Optimizing PyTorch Docker images: how to cut size by 60%

When training neural networks on a cluster, using Docker containers is one of the easiest ways to package up all the dependencies. However, PyTorch and CUDA are both large libraries, which can make your Docker images quite hefty. For example, we might have the following dockerfile:

FROM nvidia/cuda:11.8.0-cudnn8-runtime-ubuntu22.04

RUN apt-get update && apt-get install --no-install-recommends -y \
        build-essential \
        python3.10 \
        python3-pip && \
    	apt clean && rm -rf /var/lib/apt/lists/*

RUN pip3 install torch torchvision torchaudio \
        --index-url https://download.pytorch.org/whl/cu118

It installs CUDA, Python, and PyTorch, providing a general-purpose setup for neural network training. However, the resulting image is a staggering 7.6 GB! Fortunately, with a few optimizations, you can significantly reduce the size of this image.

You don't need CUDA

Perhaps surprisingly, you don't need the CUDA runtime at all! PyTorch includes all the necessary CUDA binaries, so you can save space by switching to a lighter base image. A one-line change brings 2 gigs of saved space:

# FROM nvidia/cuda:11.8.0-cudnn8-runtime-ubuntu22.04
FROM nvidia/cuda:11.8.0-base-ubuntu22.04

The resulting image size is 5.6G which is 26% lower.

No caching, please

Pip caches all downloaded packages. This is useful on local machines, where several virtual environments might use the same packages. Having them cached means that they don't have to be downloaded again and again. This saves quite a lot of time when setting up a new environment.

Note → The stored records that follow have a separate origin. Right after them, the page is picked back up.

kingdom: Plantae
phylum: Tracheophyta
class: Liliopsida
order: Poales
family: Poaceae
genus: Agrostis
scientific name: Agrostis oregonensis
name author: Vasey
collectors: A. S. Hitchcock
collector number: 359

However, do you remember that PyTorch comes with CUDA bundled? That makes the total size of the torch package quite large, around 2.5G. When pip caches this, it adds an extra 2.5 gigs of unused space!

Simply turning off caching solves the problem:

RUN pip3 --no-cache-dir install torch torchvision torchaudio \
        --index-url https://download.pytorch.org/whl/cu118

With this adjustment, the image size drops to just 2.9 GB, achieving a 62% reduction from the original size.

Bonus: save size when building CUDA kernels

The first optimization works well if you only need runtime libraries, but what if you need to build custom CUDA kernels before training? In this case, you'd have to use the devel base image, which is significantly larger at 5 GB (compared to the 800 MB of the base image).

Because we often modify custom kernels, multi-stage builds aren't practical; rebuilding the image every time would be too cumbersome.

Looking into the devel base image, one can notice that it installs a wide array of development packages:

apt-get install -y --no-install-recommends cuda-cudart-dev-11-8                   \
    cuda-command-line-tools-11-8 cuda-minimal-build-11-8 cuda-libraries-dev-11-8  \
    cuda-nvml-dev-11-8 libnpp-dev-11-8 libcusparse-dev-11-8 libcublas-dev-11-8    \
    libnccl-dev cuda-nsight-compute-11-8

This setup includes a debugger, the Nsight profiler, headers for specialized libraries, such as NVML. However, for model training, you definitely don't need a debugger or a profiler. Moreover, most CUDA kernels just perform arithmetic operations, and do not need specialized libraries, such as NCCL or cuBlas.

The only crucial package is cuda-minimal-build. Adding this package to your Docker build increases the image size by just 100 MB, a small price for the ability to build custom kernels.

Conclusion

By carefully selecting the right base image and disabling unnecessary caching, you can significantly reduce the size of your PyTorch Docker images. These optimizations can lead to space savings of up to 60%, making your Docker setup more efficient and easier to manage.